Erispe proceeds from the same motivation in this solo show and imagines new pieces that juxtapose edifices and extensive greeneries. Rendered in photographic realism, meticulous attention is given to the buildings’ structural and architectural features—perhaps highlighting that they are products of human construction. Evoking a sense of order, conscious design, and control, details such as geometric shapes and repetitive patterns formed by grills, windows, staircases, beams, and grills may indicate humankind’s mastery of nature and the environment. On the other hand, equally dominant in the compositions are lush vegetation, tempering the structures’ otherwise imposing presence. We see the buildings engulfed by vast fields of green, covering their roofs, or entirely cladding their exteriors. Yet, these growth don’t appear totally natural: some assume the buildings’ shapes while others share the symmetry and regularity of their arrangement. Nature here is presented as still being subject to human control and not contesting it; tailored-fit to the neat layout of communities and not spontaneously sprawling to reclaim its place.

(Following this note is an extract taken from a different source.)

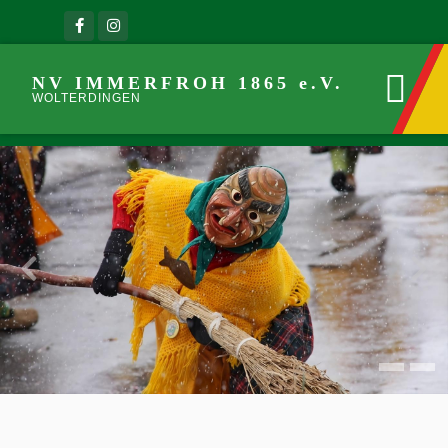
NV IMMERFROH 1865 e.V.
WOLTERDINGEN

What may emerge from these imagined spaces are thoughts on how far humankind’s intervention with nature has reached and its negative impacts, and the ways nature seemingly reasserts its dominance over human capacity and reverses man-made damages. Natural calamities and talks about climate change, for instance, has brought to the fore such reflections, raising questions on whether such occurrences are consequences of human excesses or perhaps nature’s own way of restoring balance to a disturbed ecosystem. The vivid images of deserted and empty streets and apartment buildings standing amid dense vegetation can also be reminiscent of outdoor sights in urban areas during the recent pandemic, another catastrophe framed on one hand as an outcome of human intervention with nature, and on the other as an instance of nature taking its course over human supremacy—allowing nature in major cities in the world to breathe a little and reminding us of the limits of modern science and medicine. Though this gathering of works approaches these lines of thought by proposing surreal and speculative visions, it may sustain such inquiries and compel us to reexamine our pursuit of progress and development at nature’s expense.